Document structure recognition data
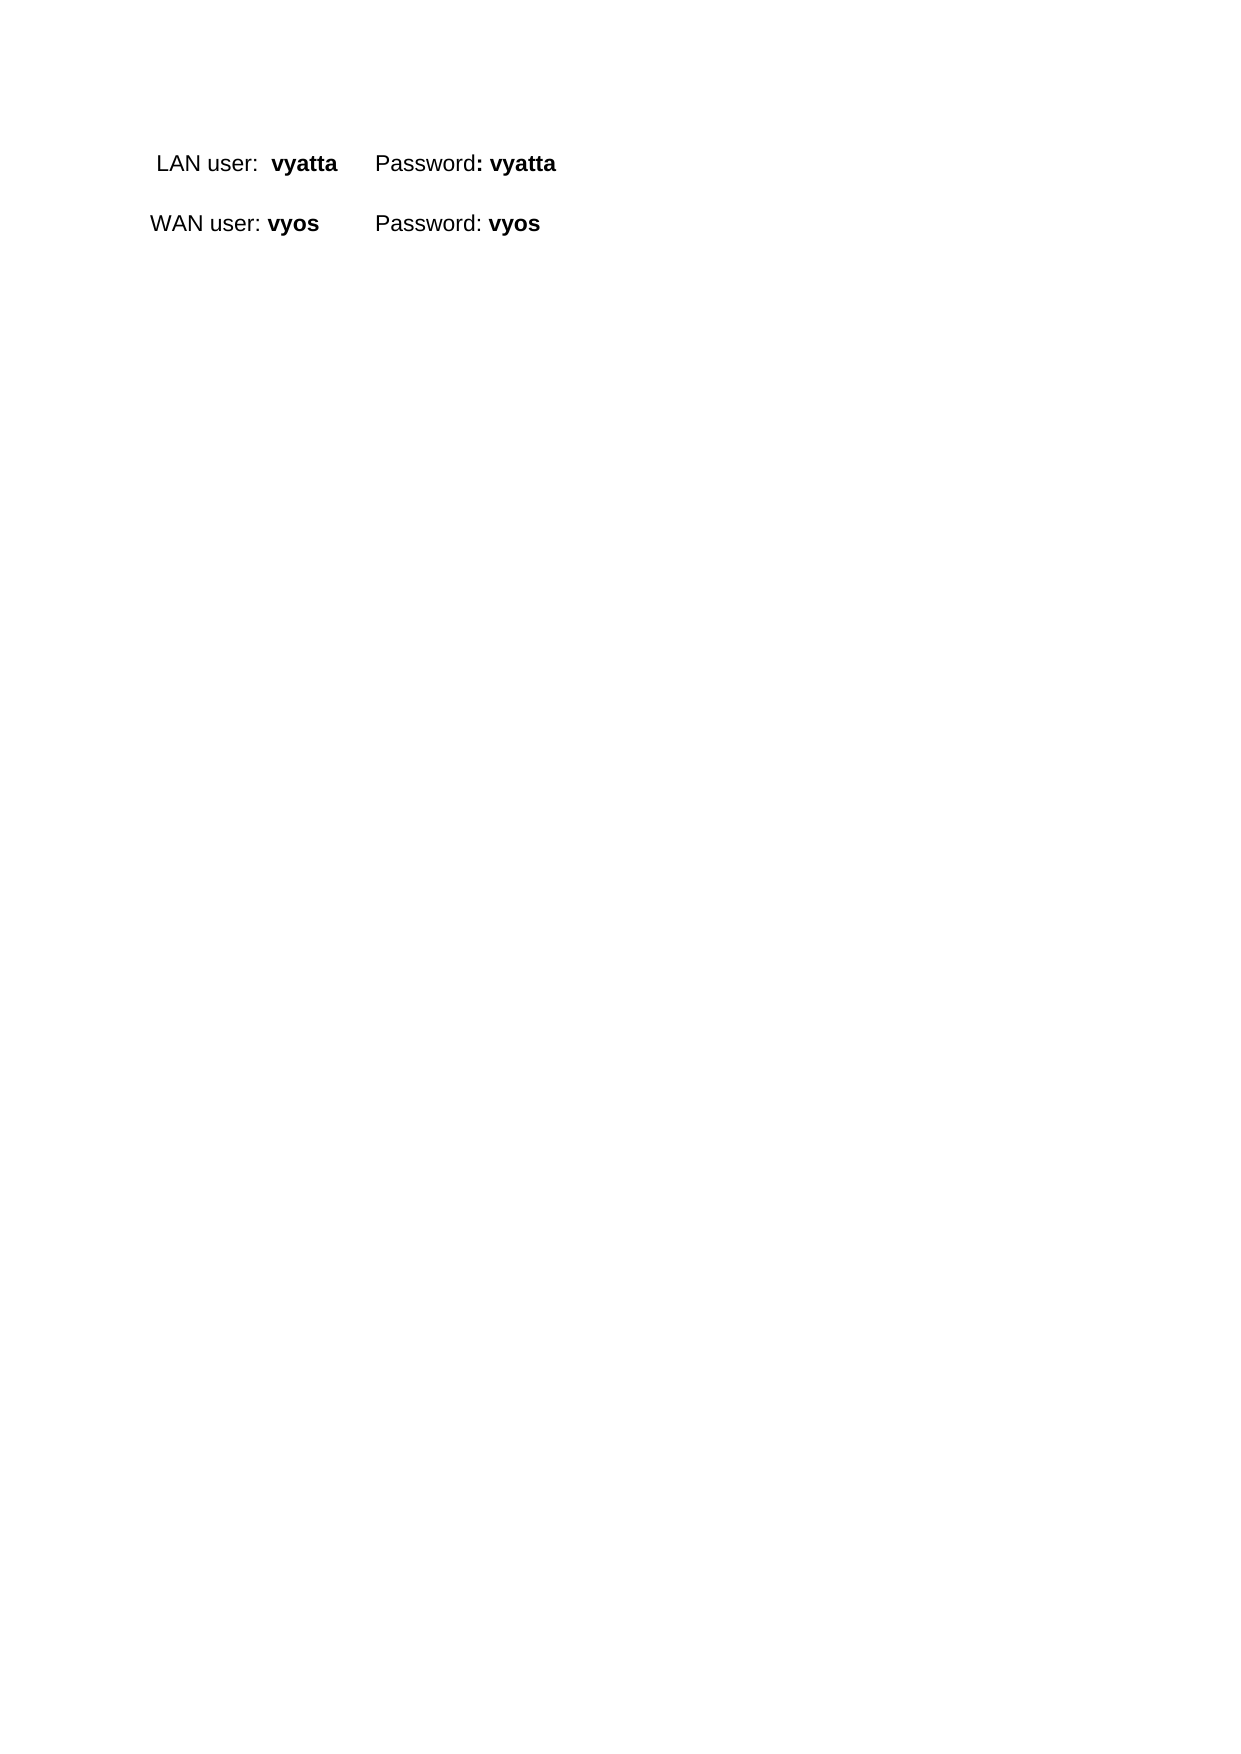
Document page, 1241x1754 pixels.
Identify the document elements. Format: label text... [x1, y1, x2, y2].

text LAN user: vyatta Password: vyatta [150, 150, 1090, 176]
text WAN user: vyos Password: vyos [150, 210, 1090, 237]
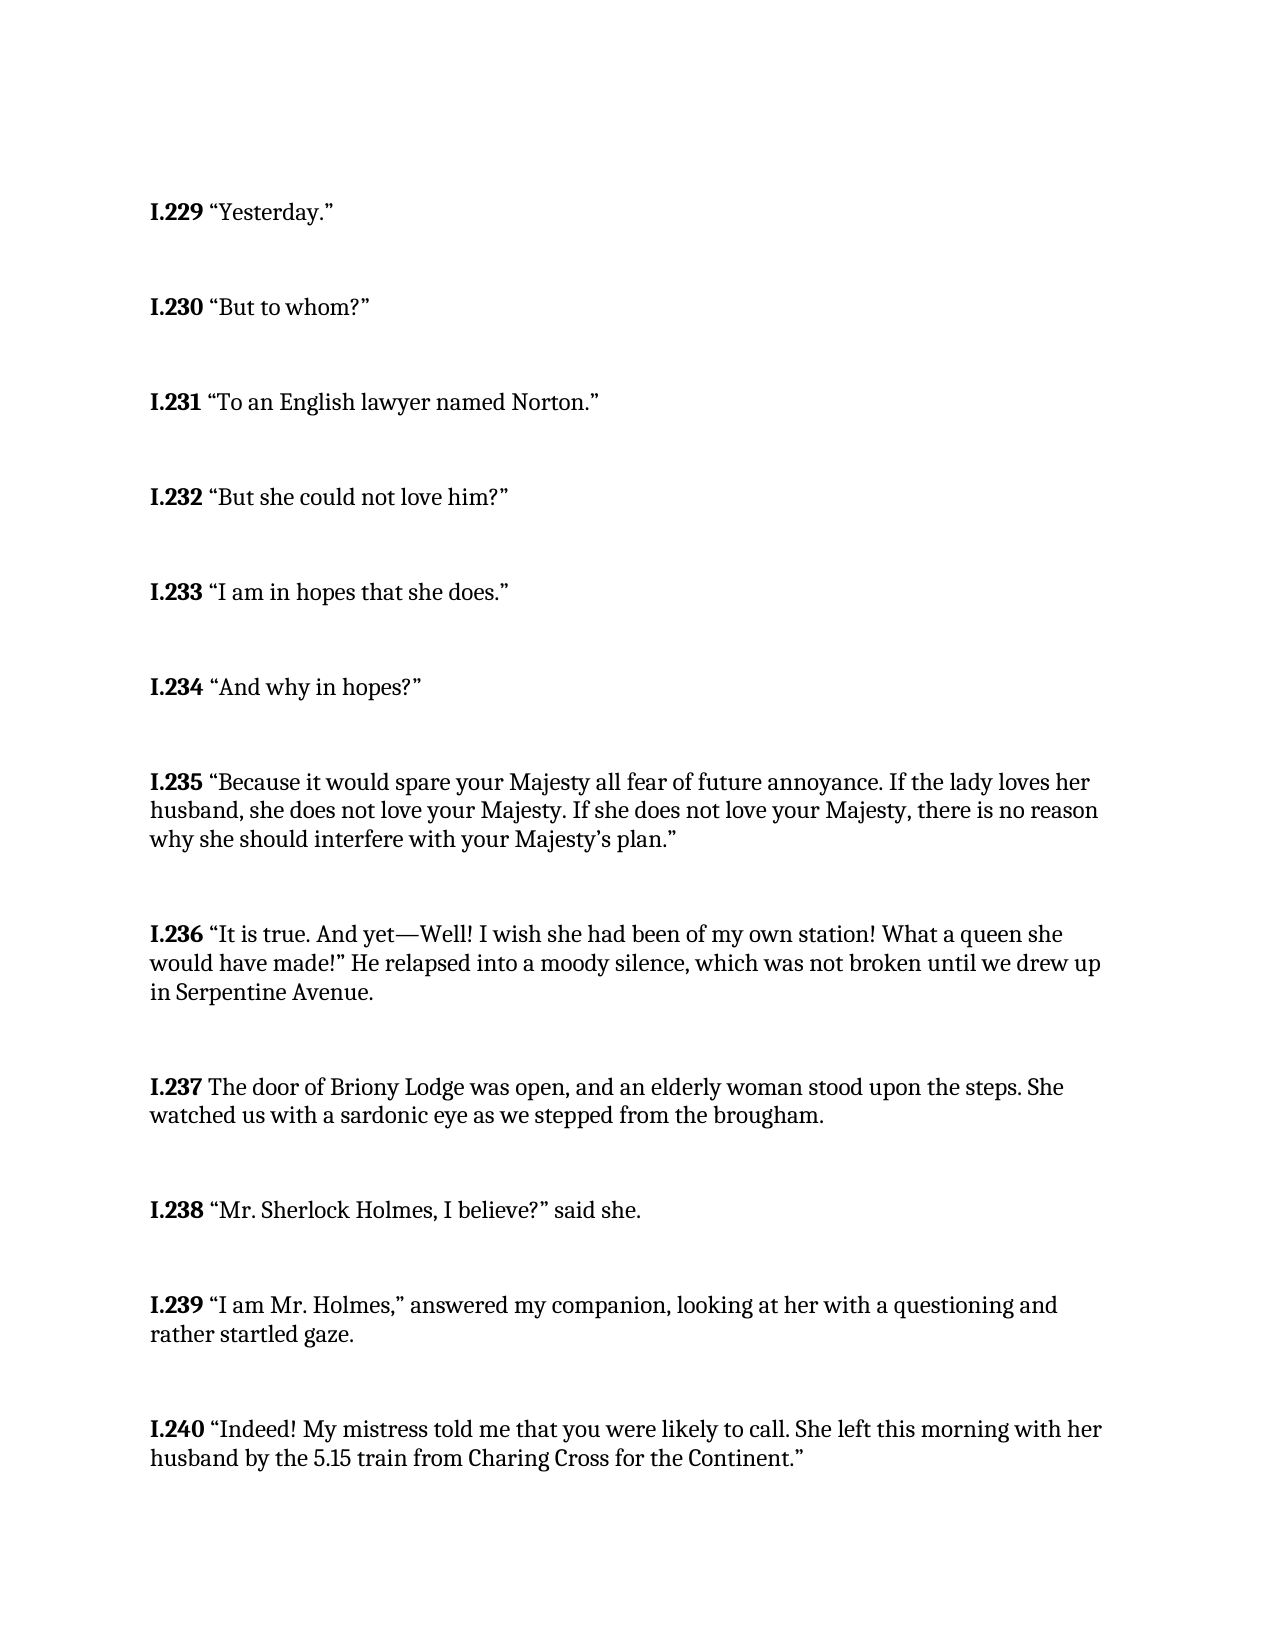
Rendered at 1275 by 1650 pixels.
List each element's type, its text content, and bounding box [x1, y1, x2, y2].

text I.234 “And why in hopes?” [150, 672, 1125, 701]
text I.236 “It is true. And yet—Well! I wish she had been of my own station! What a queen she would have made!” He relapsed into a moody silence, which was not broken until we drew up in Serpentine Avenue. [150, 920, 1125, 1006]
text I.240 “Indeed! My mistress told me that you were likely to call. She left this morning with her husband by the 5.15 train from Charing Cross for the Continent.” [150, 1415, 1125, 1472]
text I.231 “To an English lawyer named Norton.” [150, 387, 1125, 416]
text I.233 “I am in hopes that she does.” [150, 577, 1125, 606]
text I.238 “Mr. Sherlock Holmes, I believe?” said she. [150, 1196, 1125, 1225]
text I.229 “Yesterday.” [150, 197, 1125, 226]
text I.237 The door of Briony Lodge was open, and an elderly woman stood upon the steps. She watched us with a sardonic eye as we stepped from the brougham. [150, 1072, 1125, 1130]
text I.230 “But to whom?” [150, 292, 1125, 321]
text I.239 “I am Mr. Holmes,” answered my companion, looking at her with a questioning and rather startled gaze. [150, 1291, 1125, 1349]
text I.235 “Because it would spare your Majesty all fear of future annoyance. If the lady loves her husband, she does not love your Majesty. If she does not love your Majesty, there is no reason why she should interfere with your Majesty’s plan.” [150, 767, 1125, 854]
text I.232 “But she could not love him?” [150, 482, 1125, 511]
* * *
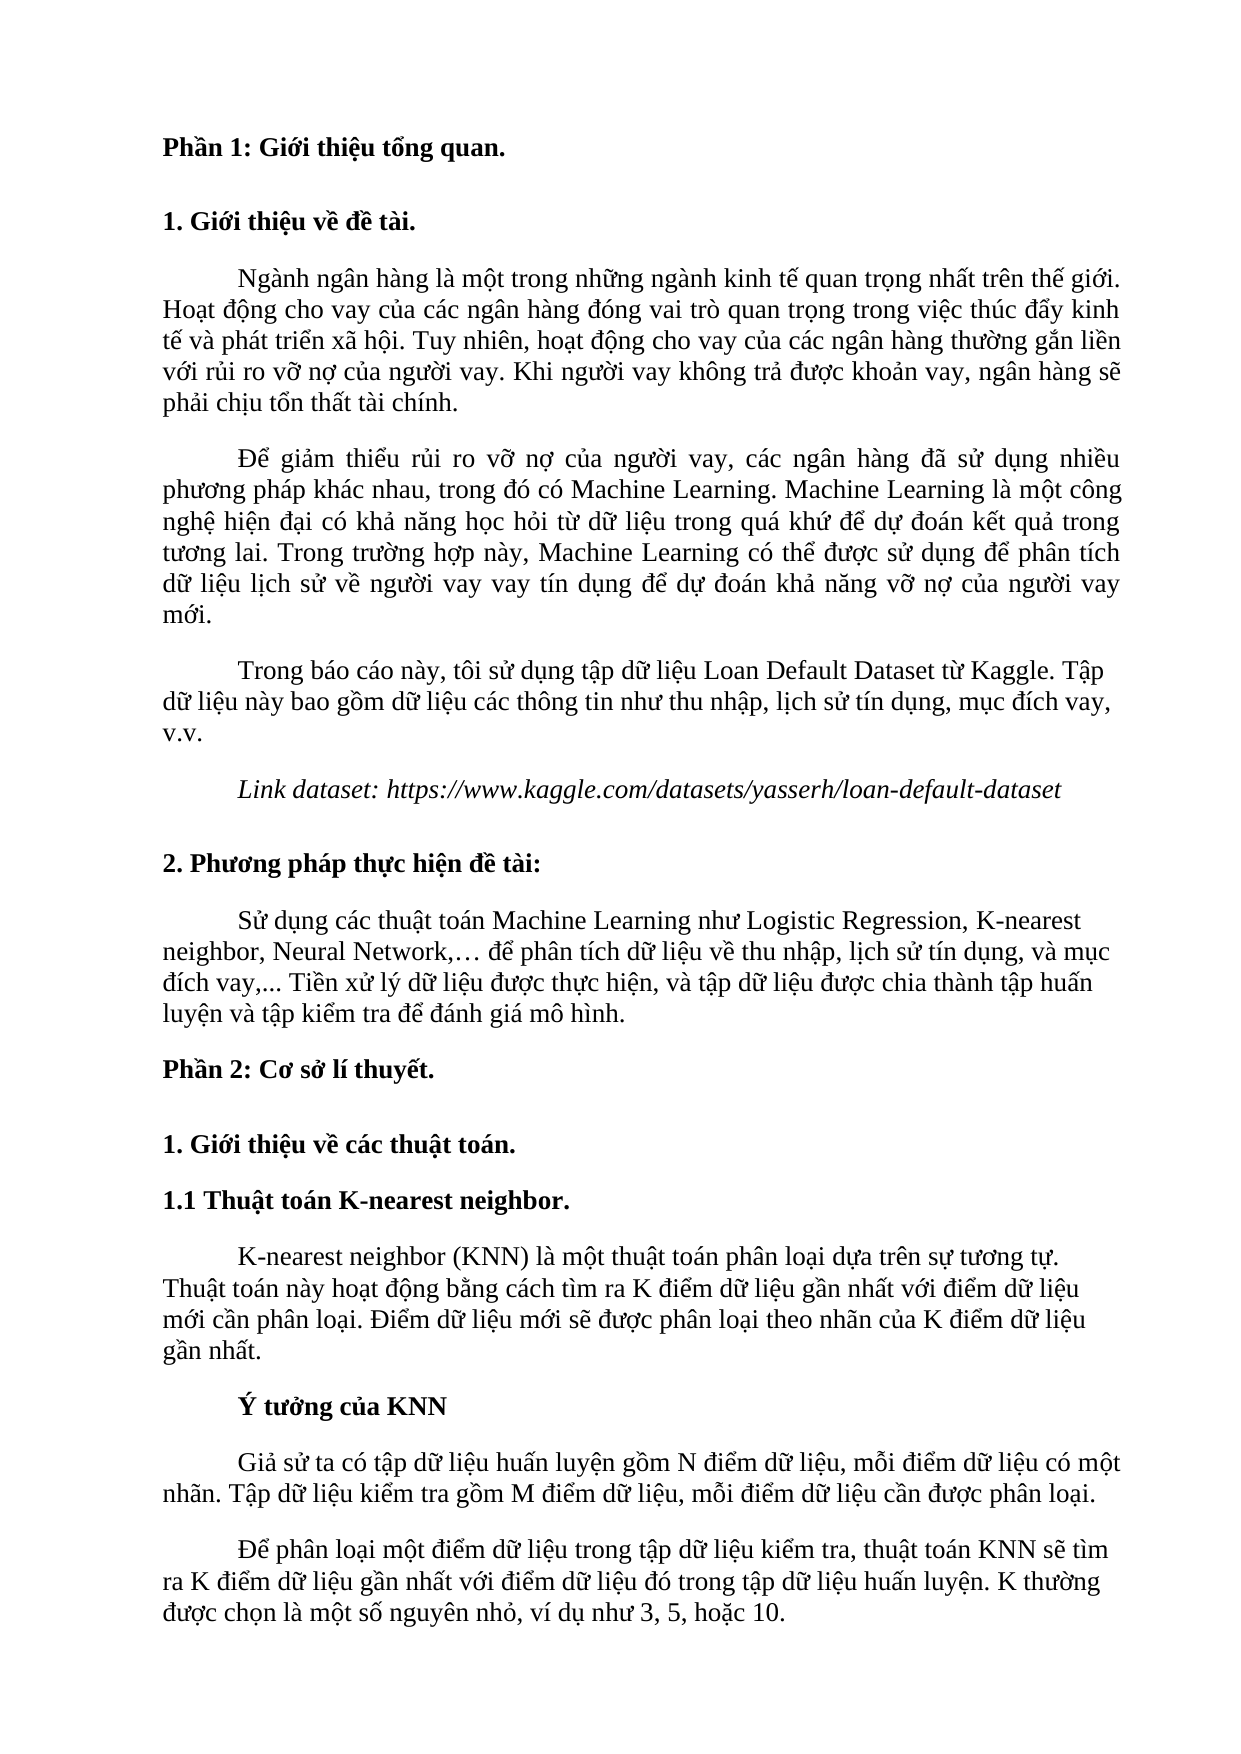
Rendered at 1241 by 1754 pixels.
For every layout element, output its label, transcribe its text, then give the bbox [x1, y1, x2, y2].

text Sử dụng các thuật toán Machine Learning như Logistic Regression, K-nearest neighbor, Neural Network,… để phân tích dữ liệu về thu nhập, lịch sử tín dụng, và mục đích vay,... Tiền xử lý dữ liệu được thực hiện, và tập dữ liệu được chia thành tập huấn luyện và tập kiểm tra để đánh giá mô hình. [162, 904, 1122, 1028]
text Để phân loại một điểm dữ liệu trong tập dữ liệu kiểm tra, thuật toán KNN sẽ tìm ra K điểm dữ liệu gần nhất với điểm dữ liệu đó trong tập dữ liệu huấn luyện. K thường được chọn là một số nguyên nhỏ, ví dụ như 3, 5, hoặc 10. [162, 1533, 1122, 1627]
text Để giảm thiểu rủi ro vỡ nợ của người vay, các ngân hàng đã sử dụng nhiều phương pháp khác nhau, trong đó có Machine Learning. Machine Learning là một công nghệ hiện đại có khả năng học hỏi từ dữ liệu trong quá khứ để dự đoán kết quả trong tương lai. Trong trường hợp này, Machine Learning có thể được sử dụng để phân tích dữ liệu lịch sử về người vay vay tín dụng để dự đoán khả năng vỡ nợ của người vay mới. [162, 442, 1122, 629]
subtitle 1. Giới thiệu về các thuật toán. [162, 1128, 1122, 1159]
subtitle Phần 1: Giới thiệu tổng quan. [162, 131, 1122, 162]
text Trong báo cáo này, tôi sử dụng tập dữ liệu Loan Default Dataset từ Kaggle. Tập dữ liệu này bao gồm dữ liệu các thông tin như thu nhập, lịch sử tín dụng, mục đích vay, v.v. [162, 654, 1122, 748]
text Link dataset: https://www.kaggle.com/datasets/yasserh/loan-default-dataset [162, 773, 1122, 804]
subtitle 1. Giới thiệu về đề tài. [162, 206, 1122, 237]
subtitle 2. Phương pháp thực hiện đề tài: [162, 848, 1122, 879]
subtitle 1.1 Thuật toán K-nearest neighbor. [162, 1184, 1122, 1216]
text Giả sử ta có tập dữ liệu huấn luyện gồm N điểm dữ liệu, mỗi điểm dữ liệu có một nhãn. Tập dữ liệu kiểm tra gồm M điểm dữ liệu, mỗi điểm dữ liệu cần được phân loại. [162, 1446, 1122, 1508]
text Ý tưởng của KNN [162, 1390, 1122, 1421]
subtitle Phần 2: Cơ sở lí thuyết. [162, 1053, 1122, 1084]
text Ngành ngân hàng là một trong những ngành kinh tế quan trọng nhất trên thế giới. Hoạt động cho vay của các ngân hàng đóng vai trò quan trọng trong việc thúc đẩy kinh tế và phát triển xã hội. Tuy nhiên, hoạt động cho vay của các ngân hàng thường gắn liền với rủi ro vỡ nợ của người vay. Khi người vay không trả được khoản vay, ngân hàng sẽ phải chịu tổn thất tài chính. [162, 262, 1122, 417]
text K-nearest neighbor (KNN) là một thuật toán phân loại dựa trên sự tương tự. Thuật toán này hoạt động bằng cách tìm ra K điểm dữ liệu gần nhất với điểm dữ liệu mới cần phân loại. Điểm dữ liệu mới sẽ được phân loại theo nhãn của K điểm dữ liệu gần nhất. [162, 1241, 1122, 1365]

What to work on:
In the data above, copy every line where the string "pixels" appears.

Task answer:
Document page, 1241x1754 pixels.
Rendered at 1275 by 1650 pixels.
Rendered at 1241 by 1754 pixels.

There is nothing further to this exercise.